Pauline Bureau présente Hors la loi, au Théâtre du Vieux Colombier. Après s’être penchée sur le scandale du Médiator qui déboucha sur un procès, la metteuse en scène et autrice poursuit son travail autour des victimes du système, des petites gens, souvent des femmes. Ceux qui se taisent tapis dans l’ombre et qui une fois l’attaque et la bataille lancées, tenteront de se réapproprier leurs corps et leur vie. Elle signe un spectacle percutant qui révèle avec pudeur et poigne les failles d’une société aux mentalités sclérosées.
Hors la loi est une pièce créée le 24 mai 2019 avec les comédiens de la Comédie-Française. Avec cette pièce inspirée de faits réels, Pauline Bureau revient sur l’histoire de Marie-Claire Chevalier, une adolescente de 16 ans, violée par un camarade de classe. Aidée par sa mère et une « faiseuse d’ange », la jeune fille a recours à un avortement clandestin. Quelques mois plus tard, ces femmes sont arrêtées pour avoir enfreint la loi. Débutera alors le fameux Procès de Bobigny de 1972, le premier procès politique de l’avortement, dans lequel les accusées deviennent les accusatrices de la loi de 1920 contre l’avortement. Ce procès est mené d’une main de fer par Gisèle Halimi.

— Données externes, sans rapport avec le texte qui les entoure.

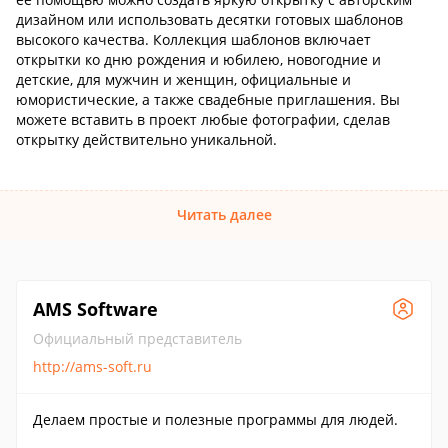
дизайном или использовать десятки готовых шаблонов
высокого качества. Коллекция шаблонов включает
открытки ко дню рождения и юбилею, новогодние и
детские, для мужчин и женщин, официальные и
юмористические, а также свадебные приглашения. Вы
можете вставить в проект любые фотографии, сделав
открытку действительно уникальной.
Читать далее
AMS Software
Официальный представитель
http://ams-soft.ru
Делаем простые и полезные программы для людей.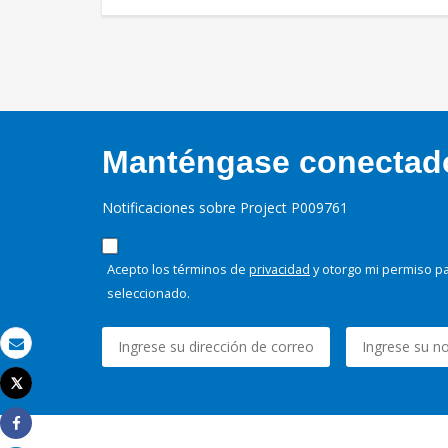
Manténgase conectado,
Notificaciones sobre Project P009761
Acepto los términos de
privacidad
y otorgo mi permiso pa
seleccionado.
Correo electrónico
Tweet
Imprimir
Share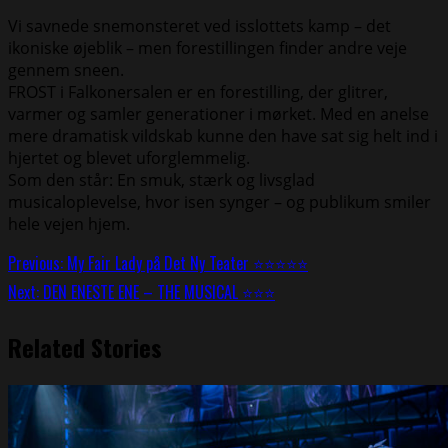
Vi savnede snemonsteret ved isslottets kamp – det
ikoniske øjeblik – men forestillingen finder andre veje
gennem sneen.
FROST i Falkonersalen er en forestilling, der glitrer,
varmer og samler generationer i mørket. Med en anelse
mere dramatisk vildskab kunne den have sat sig helt ind i
hjertet og blevet uforglemmelig.
Som den står: En smuk, stærk og livsglad
musicaloplevelse, hvor isen synger – og publikum smiler
hele vejen hjem.
Continue
Previous:
My Fair Lady på Det Ny Teater ⭐⭐⭐⭐⭐
Next:
DEN ENESTE ENE – THE MUSICAL ⭐⭐⭐
Reading
Related Stories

Elle fut l’une des avocates féministes les plus importantes du XXe siècle. Elle œuvrera toute la vie pour la cause des femmes et le droit à l’avortement.
Cette pièce, toujours d’actualité, raconte la malédiction de naître fille, à une époque où celle-ci ne dispose pas d’un respect de ses droits sexuels et reproductifs. La femme donne la vie, mais n’est pas maitresse de son corps et de ses choix. Qu’importe le crime, l’erreur, l’oubli ou l’échec, elle se doit d’obéir à une loi qui décide à sa place. Qu’importe le poids de la honte, de l’humiliation et l’absence de volonté, le ventre de la femme appartient à l’Assemblée nationale, qui punit les avortements, considérés comme crimes d’État.

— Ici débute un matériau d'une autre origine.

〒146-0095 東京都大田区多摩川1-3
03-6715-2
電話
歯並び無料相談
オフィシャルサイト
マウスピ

La pièce se divise en deux temps. Une première au sein du foyer de la famille Chevalier, dans lequel vit Michèle, la mère exemplaire et ses deux filles Marie-Claire et Martine. Une première partie intimiste, où la pesanteur et le silence règnent en maitres et contrastent avec la vigueur du procès qui suivra. Notons quelques longueurs, qui contribuent pourtant à un climat feutré. La violence n’éclate jamais au grand jour. Les maux sont intérieurs. La douleur et la faute de l’interdit prennent le pas sur la parole. Ce choix de mise en scène, renforce la souffrance cachée, le déshonneur inavouable. Bien loin du misérabilisme, ces personnages témoignent et déclenchent des prises de conscience collectives.

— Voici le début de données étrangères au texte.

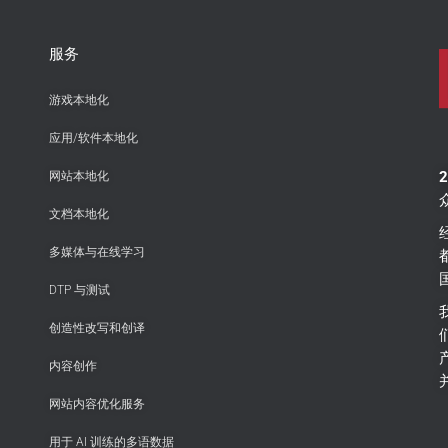
服务
游戏本地化
应用/软件本地化
网站本地化
文档本地化
多媒体与在线学习
DTP 与测试
创造性改写和创译
内容创作
网站内容优化服务
用于 AI 训练的多语数据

Dans sa deuxième partie celle du procès, la pièce prend un aspect historique, proche du documentaire, de la restitution. Le dispositif scénique modulable et réaliste offre du concret. Pas de part belle à l’imagination. Nous ressentons une mise à distance émotionnelle de certains comédiens, qui semblent davantage représenter une figure, qu’incarner un vécu. Malgré tout, Françoise Gillard est une Gisèle Halimi audacieuse et téméraire. Intelligente et pleine de panache, elle fait honneur à la mémoire et à la voix de l’avocate récemment disparue. Saluons également les personnages interprétés par les touchantes et espiègles Martine Chevallier et Sarah Brannens.
Une scène de puissance et de beauté ressort indéniablement de ce spectacle. Un instant scénique et silencieux, où apparaissent, simultanément, sur les murs, les noms des 343 femmes françaises, qui ont signé le Manifeste « Je me suis fait avorter ». Ces noms, véritables coups de poings et armes de fierté, résonnent en nous. Des noms qui ne nous sont pas étrangers : Beauvoir, Deneuve, Duras, Leduc, Mnouchkine, Sagan, Seyrig, Halimi et tant d’autres. Un hommage à ces femmes, ces hors la loi, qui se sont battus jusqu’à la Loi Veil en 1975. Des femmes connus et des anonymes, qui s’impliquent encore aujourd’hui, à une époque où la sexualité est encore un tabou dans de nombreux pays. N’oublions pas qu’en 2018, une femme mourrait encore toutes les 9 minutes d’un avortement clandestin.